Pakistan's consumer price index for February was up 23.1% from the same month last year, marking the slowest rate of annual inflation since June 2022, data from the Pakistan Bureau of Statistics showed on Friday.

The country has been struggling with soaring inflation, which last May hit an all-time high of 38% on an annual basis, partly driven by new taxation measures the government imposed to comply with International Monetary Fund demands. Islamabad's funding agreement with the IMF expires on April 11.

On a month-on-month basis the February CPI was unchanged, having risen every month since the fiscal year began last July.

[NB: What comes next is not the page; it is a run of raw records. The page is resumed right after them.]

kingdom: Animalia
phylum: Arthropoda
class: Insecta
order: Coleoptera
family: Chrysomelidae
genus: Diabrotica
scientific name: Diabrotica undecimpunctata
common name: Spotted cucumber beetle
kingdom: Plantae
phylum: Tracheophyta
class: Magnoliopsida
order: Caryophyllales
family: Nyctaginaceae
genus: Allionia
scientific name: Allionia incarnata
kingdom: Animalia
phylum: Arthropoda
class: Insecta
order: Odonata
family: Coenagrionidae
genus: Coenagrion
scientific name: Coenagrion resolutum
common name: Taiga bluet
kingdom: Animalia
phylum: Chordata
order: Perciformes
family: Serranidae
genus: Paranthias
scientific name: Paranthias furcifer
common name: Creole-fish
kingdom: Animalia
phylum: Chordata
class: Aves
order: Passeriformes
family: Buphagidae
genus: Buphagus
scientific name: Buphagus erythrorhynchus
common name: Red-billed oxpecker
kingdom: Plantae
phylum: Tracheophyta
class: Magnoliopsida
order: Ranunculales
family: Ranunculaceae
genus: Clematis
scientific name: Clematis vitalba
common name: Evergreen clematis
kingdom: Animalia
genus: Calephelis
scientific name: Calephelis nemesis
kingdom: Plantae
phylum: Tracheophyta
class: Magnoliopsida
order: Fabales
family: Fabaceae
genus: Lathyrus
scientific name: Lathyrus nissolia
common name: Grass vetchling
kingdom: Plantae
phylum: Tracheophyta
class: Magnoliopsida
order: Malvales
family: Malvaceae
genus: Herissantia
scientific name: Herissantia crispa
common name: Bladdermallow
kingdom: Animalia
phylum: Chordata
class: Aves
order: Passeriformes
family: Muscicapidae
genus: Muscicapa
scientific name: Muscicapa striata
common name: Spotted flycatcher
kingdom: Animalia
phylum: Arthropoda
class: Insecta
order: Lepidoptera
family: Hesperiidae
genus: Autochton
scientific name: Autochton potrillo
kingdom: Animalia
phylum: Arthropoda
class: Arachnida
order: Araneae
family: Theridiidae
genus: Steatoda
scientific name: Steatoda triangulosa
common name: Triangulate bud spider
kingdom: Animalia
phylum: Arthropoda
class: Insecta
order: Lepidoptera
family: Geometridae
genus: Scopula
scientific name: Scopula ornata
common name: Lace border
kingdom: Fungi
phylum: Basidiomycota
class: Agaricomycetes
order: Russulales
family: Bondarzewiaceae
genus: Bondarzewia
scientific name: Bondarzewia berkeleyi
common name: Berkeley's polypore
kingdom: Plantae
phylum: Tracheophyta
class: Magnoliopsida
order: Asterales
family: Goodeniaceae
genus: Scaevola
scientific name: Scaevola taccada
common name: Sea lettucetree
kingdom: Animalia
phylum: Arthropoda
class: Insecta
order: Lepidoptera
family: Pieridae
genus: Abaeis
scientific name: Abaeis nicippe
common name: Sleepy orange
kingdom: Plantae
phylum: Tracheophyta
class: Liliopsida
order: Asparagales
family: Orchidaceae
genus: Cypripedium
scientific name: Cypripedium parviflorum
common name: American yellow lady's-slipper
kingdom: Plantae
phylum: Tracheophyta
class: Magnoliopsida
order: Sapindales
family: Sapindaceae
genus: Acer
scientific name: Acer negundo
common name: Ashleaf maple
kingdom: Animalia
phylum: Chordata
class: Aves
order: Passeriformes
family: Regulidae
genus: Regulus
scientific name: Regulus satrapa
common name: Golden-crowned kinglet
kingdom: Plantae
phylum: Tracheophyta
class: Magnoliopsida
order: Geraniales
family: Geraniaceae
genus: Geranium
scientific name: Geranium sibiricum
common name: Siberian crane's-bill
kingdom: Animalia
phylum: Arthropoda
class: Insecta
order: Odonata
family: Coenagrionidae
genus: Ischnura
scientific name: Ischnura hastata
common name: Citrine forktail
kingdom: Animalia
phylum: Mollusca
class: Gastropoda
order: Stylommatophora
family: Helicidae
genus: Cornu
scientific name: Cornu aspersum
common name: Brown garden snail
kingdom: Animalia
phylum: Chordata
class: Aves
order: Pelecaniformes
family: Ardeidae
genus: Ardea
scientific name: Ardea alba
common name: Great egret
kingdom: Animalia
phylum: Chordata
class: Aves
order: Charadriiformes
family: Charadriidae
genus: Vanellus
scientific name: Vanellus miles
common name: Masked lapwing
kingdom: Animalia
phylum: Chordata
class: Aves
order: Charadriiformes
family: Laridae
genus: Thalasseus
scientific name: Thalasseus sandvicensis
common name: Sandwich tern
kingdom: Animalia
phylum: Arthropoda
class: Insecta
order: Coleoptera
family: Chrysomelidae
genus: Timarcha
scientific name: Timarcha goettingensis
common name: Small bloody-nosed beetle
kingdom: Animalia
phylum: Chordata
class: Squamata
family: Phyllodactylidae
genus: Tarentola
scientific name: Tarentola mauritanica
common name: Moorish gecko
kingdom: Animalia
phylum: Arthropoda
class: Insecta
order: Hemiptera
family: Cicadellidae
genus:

Pakistan's finance ministry projected in a monthly report on Thursday that inflation would hover around 24.5%-25.5% in February, with expectations of further easing to 23.5%-24.5% in March as the crop situation and the supply of commodities improves.

The annual CPI for January had clocked in at 28.3%. February's improvement on that was partly due to base effects.

In January, Pakistan's central bank held its benchmark interest rate at 22% for the fifth policy-setting meeting in a row and raised its full-year inflation projections.

The governor of the State Bank of Pakistan said the rise in its average inflation forecast for the fiscal year ending in June to 23%-25% from a previous projection of 20%-22% was due to increasing gas and electricity prices.